# [Description of the task]
From the first line to the last, reproduce the records below exactly, omitting any picture.

Dataset entries
————
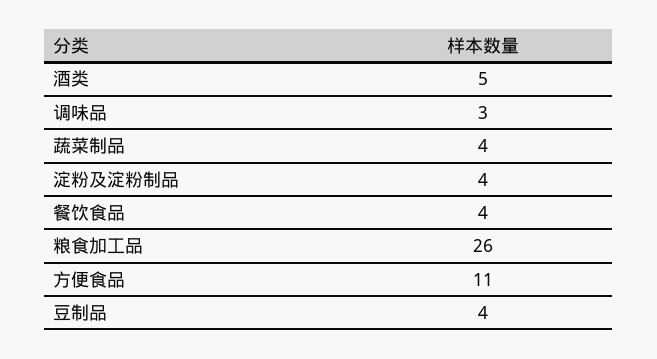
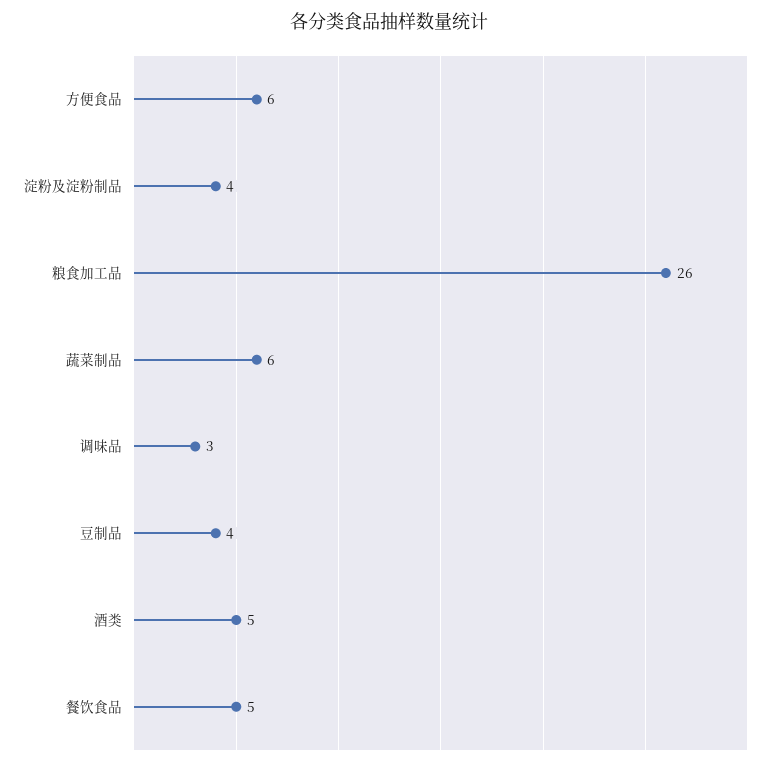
蔬菜制品: 4 -> 6
餐饮食品: 4 -> 5
方便食品: 11 -> 6

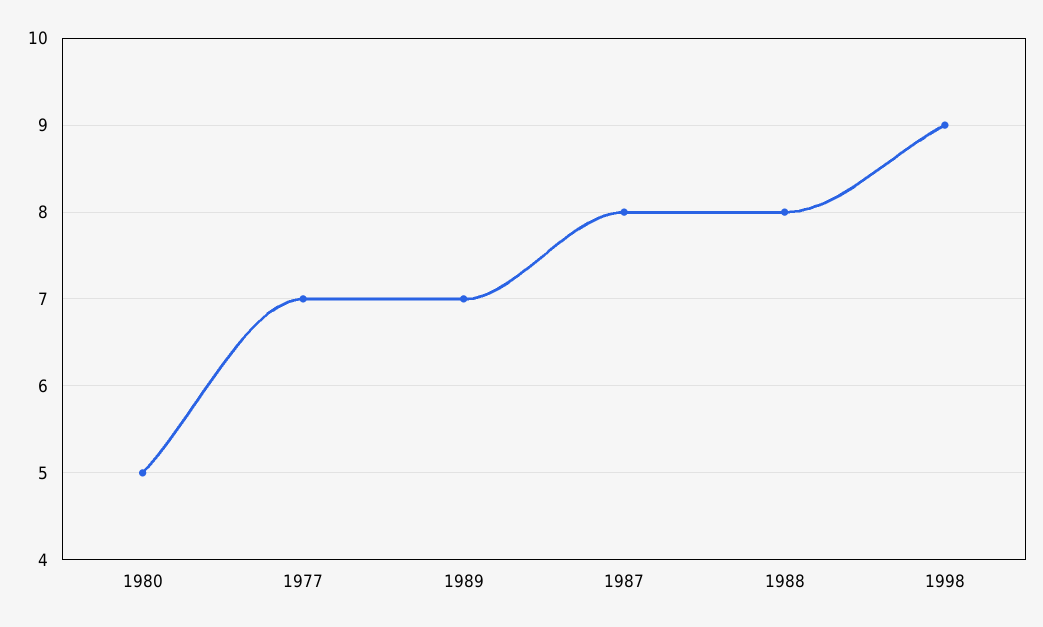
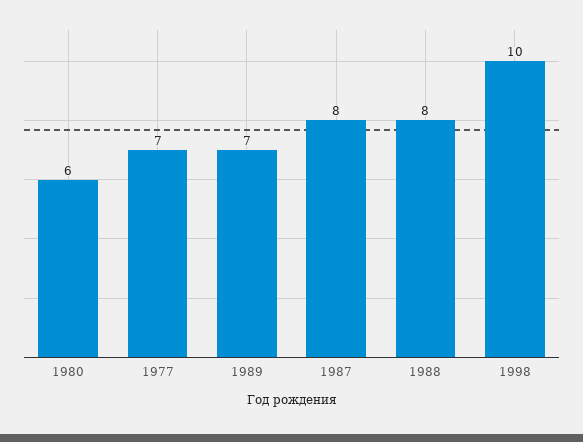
1980: 5 -> 6
1998: 9 -> 10

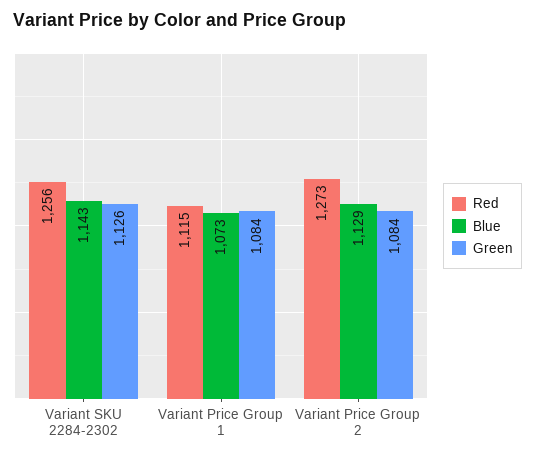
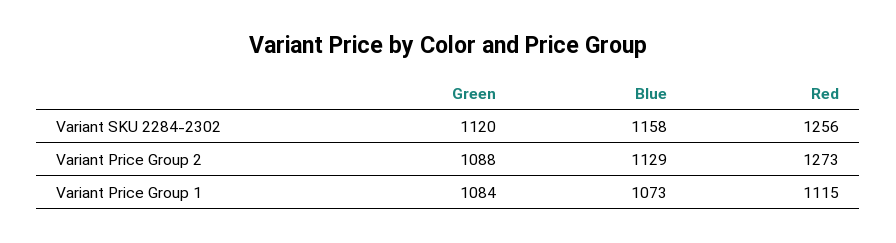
Blue, Variant SKU 2284-2302: 1143 -> 1158
Green, Variant SKU 2284-2302: 1126 -> 1120
Green, Variant Price Group 2: 1084 -> 1088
————
# [Output for this exercise]
蔬菜制品: 4 -> 6
餐饮食品: 4 -> 5
方便食品: 11 -> 6

1980: 5 -> 6
1998: 9 -> 10

Blue, Variant SKU 2284-2302: 1143 -> 1158
Green, Variant SKU 2284-2302: 1126 -> 1120
Green, Variant Price Group 2: 1084 -> 1088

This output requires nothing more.